== BRIEF ==
Below are entries; copy exactly, and only, the lines from the one containing "Skip to navigation" through their final line, leaving out pictures.

[Recorded data]
────────────────────

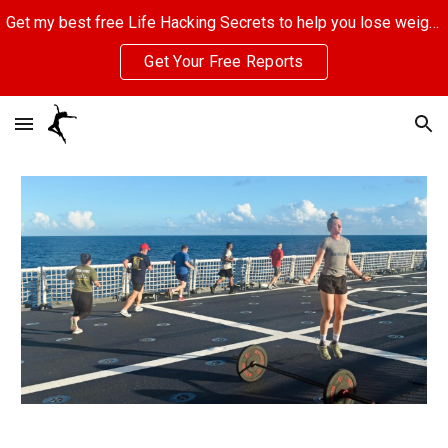
Get my best free Life Hacking Secrets to help you lose weight, eliminate stress, and make more money. Click here to get started.
Skip to main content
Skip to navigation
Get Your Free Reports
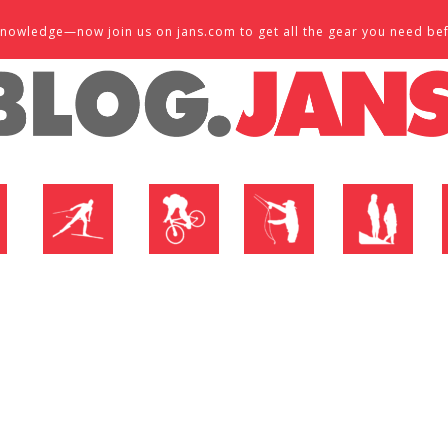
d knowledge—now join us on jans.com to get all the gear you need be
P
NORDIC SHOP
BIKE SHOP
FLY SHOP
MTN ACTIVE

────────────────────

== WRITTEN ANSWER ==
Skip to navigation
Get Your Free Reports
d knowledge—now join us on jans.com to get all the gear you need be
P
NORDIC SHOP
BIKE SHOP
FLY SHOP
MTN ACTIVE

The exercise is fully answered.